Suze Rotolo (right) on the cover of Bob Dylan's <em>The Freewheelin' Bob Dylan</em>.
Courtesy of the artist
Suze Rotolo (right) on the cover of Bob Dylan's The Freewheelin' Bob Dylan.

Suze Rotolo has been described as the '60s muse of Bob Dylan, the girl behind some of his most moving love songs and rousing political statements. The two met in the early 1960s in New York, and fell in love. She was a "red diaper baby," born to Communist sympathizers in the McCarthy era. She was living a politically active life in bohemian Greenwich Village when she met Dylan at a concert. Dylan described it as love at first sight, and the two soon became romantically involved. Though the relationship didn't last, it inspired song after legendary song from the folk icon.
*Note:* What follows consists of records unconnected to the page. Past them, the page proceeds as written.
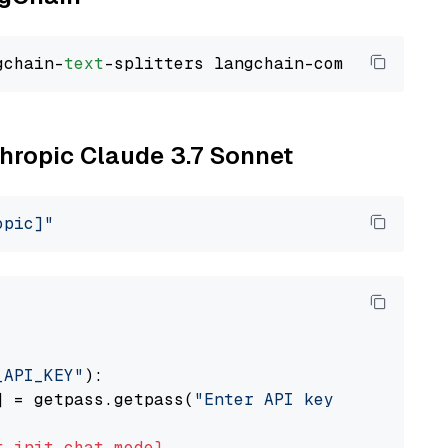
gchain-
text
thropic Claude 3.7 Sonnet
opic]"
_API_KEY"
):

] = getpass.getpass(
"Enter API key for Anthro
t
init_chat_model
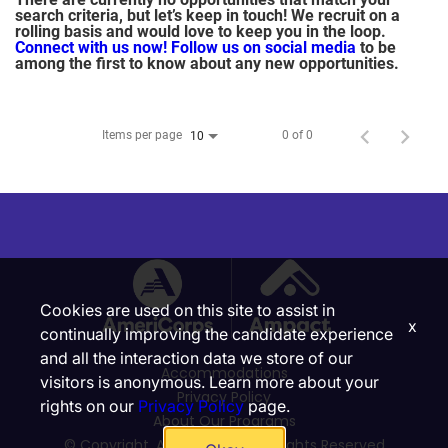
search criteria, but let’s keep in touch! We recruit on a
rolling basis and would love to keep you in the loop.
Connect with us now!
Follow us on social media
to be
among the first to know about any new opportunities.
Items per page
0 of 0
10
Cookies are used on this site to assist in
x
continually improving the candidate experience
and all the interaction data we store of our
Accommodations
visitors is anonymous. Learn more about your
Privacy Policy
rights on our
Privacy Policy
page.
About Our Programs
© Copyright, Ampact, Inc. | All Rights Reserved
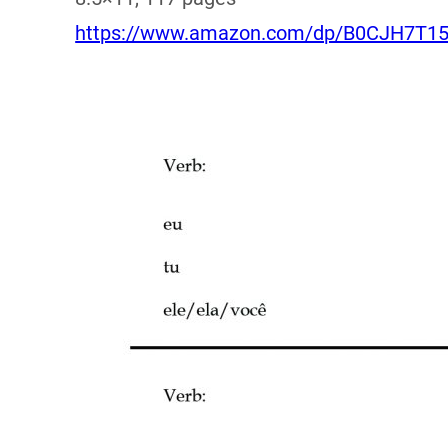
https://www.amazon.com/dp/B0CJH7T1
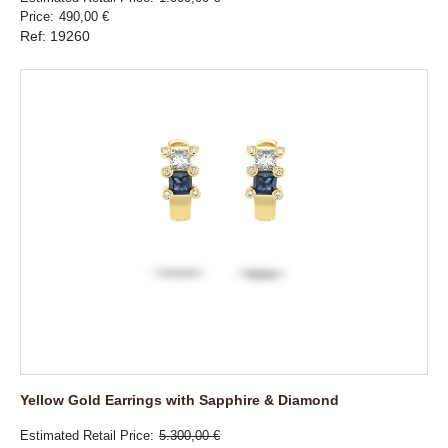
Price
490,00 €
Ref: 19260
Yellow Gold Earrings with Sapphire & Diamond
Estimated Retail Price
5.300,00 €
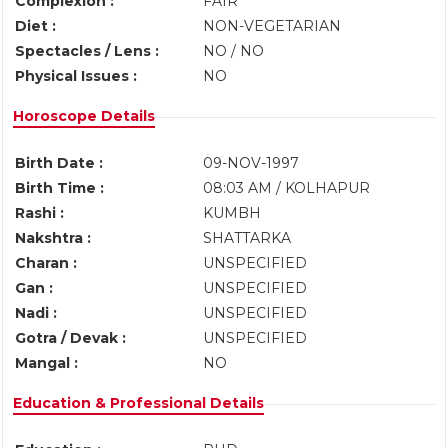
Complexion :
FAIR
Diet :
NON-VEGETARIAN
Spectacles / Lens :
NO / NO
Physical Issues :
NO
Horoscope Details
Birth Date :
09-NOV-1997
Birth Time :
08:03 AM / KOLHAPUR
Rashi :
KUMBH
Nakshtra :
SHATTARKA
Charan :
UNSPECIFIED
Gan :
UNSPECIFIED
Nadi :
UNSPECIFIED
Gotra / Devak :
UNSPECIFIED
Mangal :
NO
Education & Professional Details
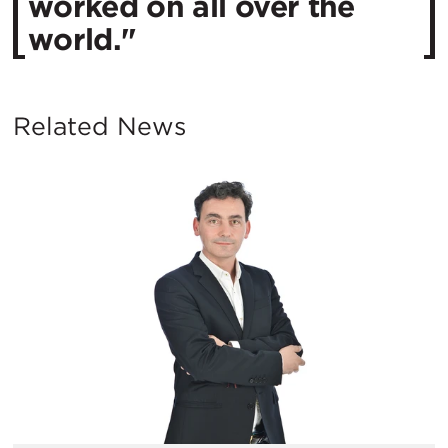
worked on all over the
world."
Related News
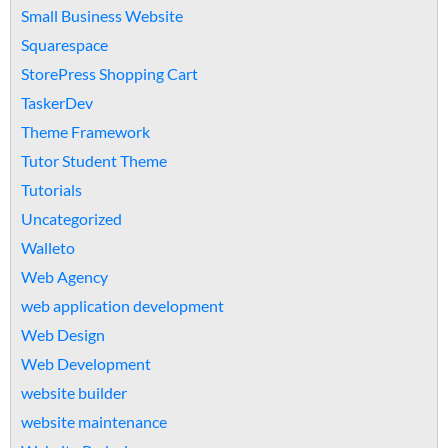
Small Business Website
Squarespace
StorePress Shopping Cart
TaskerDev
Theme Framework
Tutor Student Theme
Tutorials
Uncategorized
Walleto
Web Agency
web application development
Web Design
Web Development
website builder
website maintenance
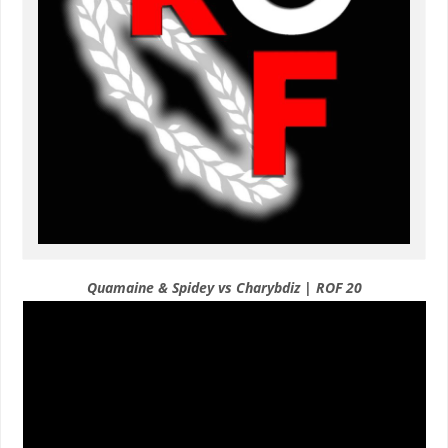
Quamaine & Spidey vs Charybdiz | ROF 20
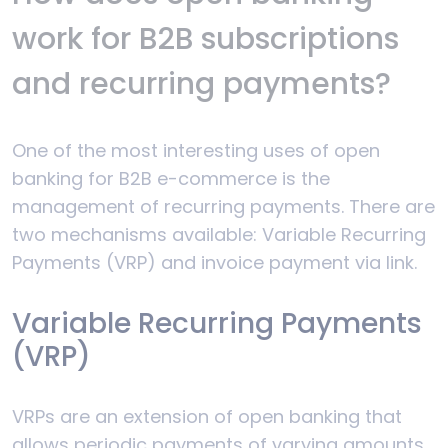
work for B2B subscriptions
and recurring payments?
One of the most interesting uses of open
banking for B2B e-commerce is the
management of recurring payments. There are
two mechanisms available: Variable Recurring
Payments (VRP) and invoice payment via link.
Variable Recurring Payments
(VRP)
VRPs are an extension of open banking that
allows periodic payments of varying amounts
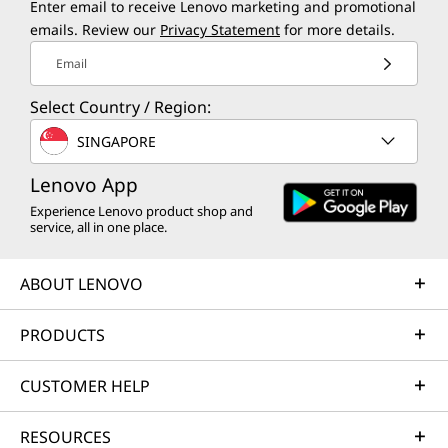
Enter email to receive Lenovo marketing and promotional
emails. Review our
Privacy Statement
for more details.
Email
Select Country / Region:
SINGAPORE
Lenovo App
Experience Lenovo product shop and
service, all in one place.
ABOUT LENOVO
PRODUCTS
CUSTOMER HELP
RESOURCES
Rotolo died just this past February from lung cancer. In this interview with Rotolo, recorded in 2008, she and World Cafe host David Dye discuss her book, A Freewheelin' Time: A Memoir of Greenwich Village in the Sixties. She describes what it was like to be that girl on the cover of The Freewheelin' Bob Dylan — the pressures, the mutual inspirations, the forces that pushed them apart, and her life afterwards as an author, artist and activist. Rotolo remained passionately involved in politics throughout her life, and there's little doubt that this passion deeply influenced Dylan in their time together. Her admirable passion lives on in songs known the world over.